How can we call Clemson the ACC favorite? When, according to our model, they’re likelier to finish the season unranked than ranked? I hate to say this, but this is the ACC. The ACC is unlikely to produce an unranked conference champion, but the current conference favorite is likelier than not to finish unranked. The ACC occupies fraught territory. People expect a lot from its top three teams. Those three brands are all iconic. Those three teams are generally not living up to their past, and the bulk of the league is not very good.

Anyway, we’re not too worried by Clemson’s performance against Georgia. It was disappointing, yes, but one way to conceptualize expectations for Clemson going into yesterday is that there was a 1-in-4 chance they’d figured things out and a 3-in-4 chance they hadn’t. Turns out, the 3-in-4 chance hit. Cade Klubnik’s still struggling. The offense is still bad. Swinney still seems lost without Brent Venables. He might be a Jimbo Fisher in the making.

Also? Georgia is Georgia, and boy were they Georgia as the day progressed. Carson Beck is Georgia’s Trevor Lawrence, the quarterback worthy of the program. We may be experiencing Georgia’s peak this year.

More quietly, Alabama looked very good and Oregon had a weird day. Alabama fans should be giddy over that performance. It’s easy to make too much of one game, but I think we’ve all internalized that to the point where paradoxically, we don’t value 63–0 blowouts of Group of Five teams as much as we should. The talent was there and it looked sharp. Oregon fans can probably write yesterday off as an unfortunate lapse in focus against a good, tough FCS team. It’s a bad sign, but it’s not a death sentence.

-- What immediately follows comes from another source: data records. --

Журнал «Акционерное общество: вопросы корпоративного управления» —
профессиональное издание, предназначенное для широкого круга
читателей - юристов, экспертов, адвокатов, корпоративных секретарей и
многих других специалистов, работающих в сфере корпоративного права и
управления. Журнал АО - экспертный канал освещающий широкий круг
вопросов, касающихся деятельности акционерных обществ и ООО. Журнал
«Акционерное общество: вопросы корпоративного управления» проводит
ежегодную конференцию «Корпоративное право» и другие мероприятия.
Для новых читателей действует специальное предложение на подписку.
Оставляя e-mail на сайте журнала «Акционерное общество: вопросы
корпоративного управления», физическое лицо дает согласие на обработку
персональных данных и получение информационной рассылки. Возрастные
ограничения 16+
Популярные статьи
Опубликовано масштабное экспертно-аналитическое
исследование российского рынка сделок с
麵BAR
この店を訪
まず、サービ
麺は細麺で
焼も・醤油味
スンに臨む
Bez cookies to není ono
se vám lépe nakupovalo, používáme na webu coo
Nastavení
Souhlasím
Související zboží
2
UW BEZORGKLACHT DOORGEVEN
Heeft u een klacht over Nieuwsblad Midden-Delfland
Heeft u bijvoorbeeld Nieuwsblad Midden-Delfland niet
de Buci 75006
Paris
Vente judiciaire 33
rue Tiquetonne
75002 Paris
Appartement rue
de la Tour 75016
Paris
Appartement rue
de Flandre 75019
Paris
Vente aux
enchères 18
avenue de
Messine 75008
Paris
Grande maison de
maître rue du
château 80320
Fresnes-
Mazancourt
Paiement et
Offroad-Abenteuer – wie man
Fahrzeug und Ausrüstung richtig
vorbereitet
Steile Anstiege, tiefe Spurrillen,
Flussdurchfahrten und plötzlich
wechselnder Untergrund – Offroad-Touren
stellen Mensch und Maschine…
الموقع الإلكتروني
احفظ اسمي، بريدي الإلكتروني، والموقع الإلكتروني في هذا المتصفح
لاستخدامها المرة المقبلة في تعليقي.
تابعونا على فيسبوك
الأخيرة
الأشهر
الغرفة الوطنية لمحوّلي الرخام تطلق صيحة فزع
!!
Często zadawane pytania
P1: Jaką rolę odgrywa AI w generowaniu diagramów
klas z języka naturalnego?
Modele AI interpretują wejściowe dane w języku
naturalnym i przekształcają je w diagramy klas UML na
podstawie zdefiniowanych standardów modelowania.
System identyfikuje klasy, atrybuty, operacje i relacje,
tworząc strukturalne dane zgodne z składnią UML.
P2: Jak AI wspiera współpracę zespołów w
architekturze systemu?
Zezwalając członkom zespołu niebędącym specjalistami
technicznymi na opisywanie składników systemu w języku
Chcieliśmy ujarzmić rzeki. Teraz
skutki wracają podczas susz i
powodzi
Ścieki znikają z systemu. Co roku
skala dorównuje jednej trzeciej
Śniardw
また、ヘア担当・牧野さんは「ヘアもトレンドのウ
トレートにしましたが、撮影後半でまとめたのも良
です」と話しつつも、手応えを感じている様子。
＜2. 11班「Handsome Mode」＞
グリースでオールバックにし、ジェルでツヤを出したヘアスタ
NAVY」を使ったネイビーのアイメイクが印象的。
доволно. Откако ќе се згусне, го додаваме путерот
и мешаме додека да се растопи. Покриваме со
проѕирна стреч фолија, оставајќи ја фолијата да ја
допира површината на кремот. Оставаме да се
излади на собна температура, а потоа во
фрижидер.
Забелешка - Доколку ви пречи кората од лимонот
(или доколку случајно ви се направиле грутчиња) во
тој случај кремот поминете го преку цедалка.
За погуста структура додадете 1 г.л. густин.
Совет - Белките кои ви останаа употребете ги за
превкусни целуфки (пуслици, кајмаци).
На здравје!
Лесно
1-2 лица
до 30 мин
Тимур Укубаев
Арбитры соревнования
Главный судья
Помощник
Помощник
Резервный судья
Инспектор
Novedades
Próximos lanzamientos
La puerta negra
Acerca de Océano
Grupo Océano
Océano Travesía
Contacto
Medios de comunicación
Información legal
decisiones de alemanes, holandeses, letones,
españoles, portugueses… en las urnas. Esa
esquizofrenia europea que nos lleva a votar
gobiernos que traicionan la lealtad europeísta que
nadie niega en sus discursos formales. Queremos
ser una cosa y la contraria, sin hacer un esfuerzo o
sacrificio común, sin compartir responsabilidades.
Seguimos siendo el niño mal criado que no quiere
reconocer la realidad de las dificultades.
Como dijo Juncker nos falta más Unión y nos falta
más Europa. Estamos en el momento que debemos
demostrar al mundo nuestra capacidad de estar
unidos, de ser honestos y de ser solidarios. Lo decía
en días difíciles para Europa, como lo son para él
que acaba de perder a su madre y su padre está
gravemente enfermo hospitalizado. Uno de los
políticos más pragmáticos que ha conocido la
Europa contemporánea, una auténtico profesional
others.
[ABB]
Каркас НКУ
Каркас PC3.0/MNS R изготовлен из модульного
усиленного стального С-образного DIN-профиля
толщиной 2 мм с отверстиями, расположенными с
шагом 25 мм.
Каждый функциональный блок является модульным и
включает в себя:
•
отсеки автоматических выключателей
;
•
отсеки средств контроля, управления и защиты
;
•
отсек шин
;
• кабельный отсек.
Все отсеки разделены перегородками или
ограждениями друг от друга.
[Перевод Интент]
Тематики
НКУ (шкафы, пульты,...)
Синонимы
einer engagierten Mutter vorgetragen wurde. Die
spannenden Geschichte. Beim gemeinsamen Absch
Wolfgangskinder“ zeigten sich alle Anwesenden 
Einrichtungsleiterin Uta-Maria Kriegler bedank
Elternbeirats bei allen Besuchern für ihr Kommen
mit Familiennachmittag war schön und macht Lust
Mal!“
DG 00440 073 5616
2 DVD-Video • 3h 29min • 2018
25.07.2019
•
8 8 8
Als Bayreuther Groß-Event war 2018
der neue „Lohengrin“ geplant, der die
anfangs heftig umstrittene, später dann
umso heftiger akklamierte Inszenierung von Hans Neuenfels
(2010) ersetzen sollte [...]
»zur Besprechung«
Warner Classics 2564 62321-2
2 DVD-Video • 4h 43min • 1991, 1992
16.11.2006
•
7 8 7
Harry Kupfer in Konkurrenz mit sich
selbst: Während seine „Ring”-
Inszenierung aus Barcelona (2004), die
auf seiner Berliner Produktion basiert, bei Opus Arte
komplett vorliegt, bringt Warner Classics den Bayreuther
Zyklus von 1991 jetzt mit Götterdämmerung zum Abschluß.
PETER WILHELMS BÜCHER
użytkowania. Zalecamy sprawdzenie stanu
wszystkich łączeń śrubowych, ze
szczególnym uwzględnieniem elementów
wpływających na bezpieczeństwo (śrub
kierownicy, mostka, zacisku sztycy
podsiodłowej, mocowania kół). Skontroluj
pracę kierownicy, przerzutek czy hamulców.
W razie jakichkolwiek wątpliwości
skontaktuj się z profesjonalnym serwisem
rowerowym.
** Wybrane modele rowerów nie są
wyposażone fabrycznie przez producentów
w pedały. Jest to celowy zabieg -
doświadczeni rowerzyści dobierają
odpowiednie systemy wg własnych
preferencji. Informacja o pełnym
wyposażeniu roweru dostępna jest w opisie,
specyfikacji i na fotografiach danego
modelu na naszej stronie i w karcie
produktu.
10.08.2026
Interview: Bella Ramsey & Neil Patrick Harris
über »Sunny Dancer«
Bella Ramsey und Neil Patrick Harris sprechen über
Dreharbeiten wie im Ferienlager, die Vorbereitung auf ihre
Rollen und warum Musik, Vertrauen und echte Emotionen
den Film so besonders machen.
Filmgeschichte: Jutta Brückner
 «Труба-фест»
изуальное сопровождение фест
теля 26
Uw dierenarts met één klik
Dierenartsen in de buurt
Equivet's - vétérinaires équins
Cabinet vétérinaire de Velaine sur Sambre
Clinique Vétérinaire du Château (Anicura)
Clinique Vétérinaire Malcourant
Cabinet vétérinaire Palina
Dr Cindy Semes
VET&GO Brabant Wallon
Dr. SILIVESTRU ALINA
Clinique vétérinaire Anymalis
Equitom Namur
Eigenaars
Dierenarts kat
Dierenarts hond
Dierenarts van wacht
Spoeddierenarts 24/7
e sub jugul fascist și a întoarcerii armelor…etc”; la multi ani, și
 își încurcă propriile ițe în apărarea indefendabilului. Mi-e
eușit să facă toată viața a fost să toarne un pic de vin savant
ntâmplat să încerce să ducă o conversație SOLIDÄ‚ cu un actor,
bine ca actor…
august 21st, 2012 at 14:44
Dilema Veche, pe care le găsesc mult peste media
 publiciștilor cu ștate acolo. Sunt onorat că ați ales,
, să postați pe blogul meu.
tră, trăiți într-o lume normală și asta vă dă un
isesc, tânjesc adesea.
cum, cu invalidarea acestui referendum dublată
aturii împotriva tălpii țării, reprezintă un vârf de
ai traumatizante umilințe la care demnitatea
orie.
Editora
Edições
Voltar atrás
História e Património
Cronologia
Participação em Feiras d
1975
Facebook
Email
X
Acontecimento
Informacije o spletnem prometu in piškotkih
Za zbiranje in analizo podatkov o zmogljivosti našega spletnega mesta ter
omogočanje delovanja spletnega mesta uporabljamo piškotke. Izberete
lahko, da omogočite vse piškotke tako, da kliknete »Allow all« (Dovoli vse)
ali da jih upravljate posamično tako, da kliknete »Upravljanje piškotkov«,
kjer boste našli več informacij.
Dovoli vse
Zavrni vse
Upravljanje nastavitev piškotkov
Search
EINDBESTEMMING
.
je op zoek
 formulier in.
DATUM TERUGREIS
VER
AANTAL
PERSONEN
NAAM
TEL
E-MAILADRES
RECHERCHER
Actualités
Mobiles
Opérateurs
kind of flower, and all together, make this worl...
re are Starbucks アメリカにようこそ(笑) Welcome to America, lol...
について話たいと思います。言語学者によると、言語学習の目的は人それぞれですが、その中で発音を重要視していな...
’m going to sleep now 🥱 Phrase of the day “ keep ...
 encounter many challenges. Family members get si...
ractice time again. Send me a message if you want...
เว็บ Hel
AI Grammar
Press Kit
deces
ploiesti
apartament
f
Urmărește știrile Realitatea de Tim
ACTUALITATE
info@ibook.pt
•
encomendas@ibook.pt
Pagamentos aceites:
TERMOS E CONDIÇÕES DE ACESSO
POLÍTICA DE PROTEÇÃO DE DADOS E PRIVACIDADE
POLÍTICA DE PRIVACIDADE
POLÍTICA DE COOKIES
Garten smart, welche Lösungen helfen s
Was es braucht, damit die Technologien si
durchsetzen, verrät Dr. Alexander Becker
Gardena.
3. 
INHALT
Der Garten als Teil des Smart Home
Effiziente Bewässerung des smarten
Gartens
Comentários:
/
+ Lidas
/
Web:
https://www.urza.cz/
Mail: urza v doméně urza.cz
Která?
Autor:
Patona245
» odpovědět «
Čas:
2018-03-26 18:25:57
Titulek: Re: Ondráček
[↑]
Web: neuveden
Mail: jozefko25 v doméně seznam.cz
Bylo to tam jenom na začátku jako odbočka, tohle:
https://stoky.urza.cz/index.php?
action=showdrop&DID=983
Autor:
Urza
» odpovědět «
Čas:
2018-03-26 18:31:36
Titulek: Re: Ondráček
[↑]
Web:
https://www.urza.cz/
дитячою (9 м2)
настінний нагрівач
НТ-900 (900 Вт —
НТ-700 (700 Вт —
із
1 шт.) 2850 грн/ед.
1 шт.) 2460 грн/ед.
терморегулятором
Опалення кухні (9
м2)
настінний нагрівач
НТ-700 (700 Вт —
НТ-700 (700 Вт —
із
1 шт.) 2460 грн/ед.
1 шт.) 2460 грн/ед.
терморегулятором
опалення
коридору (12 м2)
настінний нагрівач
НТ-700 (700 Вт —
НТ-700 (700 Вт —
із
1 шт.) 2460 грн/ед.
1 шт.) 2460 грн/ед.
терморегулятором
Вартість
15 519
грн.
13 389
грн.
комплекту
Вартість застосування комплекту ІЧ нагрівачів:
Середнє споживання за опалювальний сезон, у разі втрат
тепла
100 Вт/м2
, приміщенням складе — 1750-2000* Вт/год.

Michigan didn’t look great offensively, but I’m not sure how much to make of that. Since we’ll get answers about Michigan six days from right now, I don’t think we need to pass too much judgment there.

Penn State is riding high after the nice win in Morgantown, and while it’s likeliest WVU is returning to seven-loss life after a good 2023, Penn State should be excited about the chance Andy Kotelnicki really is unlocking Drew Allar and his receiving corps.

Pivoting from Penn State, former Nittany Lions assistant Brent Pry might be in trouble in Blacksburg. Kyron Drones had a bad day. A bad, bad day. Good for Vanderbilt. For Virginia Tech…this time of broader conference uncertainty is not the right era in which to get stuck in the mud.

Oklahoma State had no trouble with South Dakota State, and sure, we might have overestimated South Dakota State, but I tend to think this is a great sign for OK State, especially with fellow Big 12 contender Arizona hardly playing an ounce of defense last night against New Mexico.

Finally…yes, that was a great win for Notre Dame. They didn’t really answer the core questions about this team, but they didn’t create additional ones, and their schedule is extraordinarily favorable this year. It’s hard to fault them—they scheduled Texas A&M on the road, they host Florida State and Louisville, and they’ll play USC in California—but one thing to track as we get used to the Power Four era is whether an ACC schedule is enough for the Irish to maintain national legitimacy in terms of the competition they face. They don’t necessarily need an SEC schedule, but they might need something more in line with what Big Ten teams face.

Again, plenty more on Tuesday, when we have all the results from the weekend to sift through and when I’ve had more of a chance to figure out what all happened. College Station was a great time. It’s a weird town, and the Aggies are definitely a weird sort, but they were exceedingly gracious, and Kyle Field is more special than I anticipated. It is tall. It is so, so tall.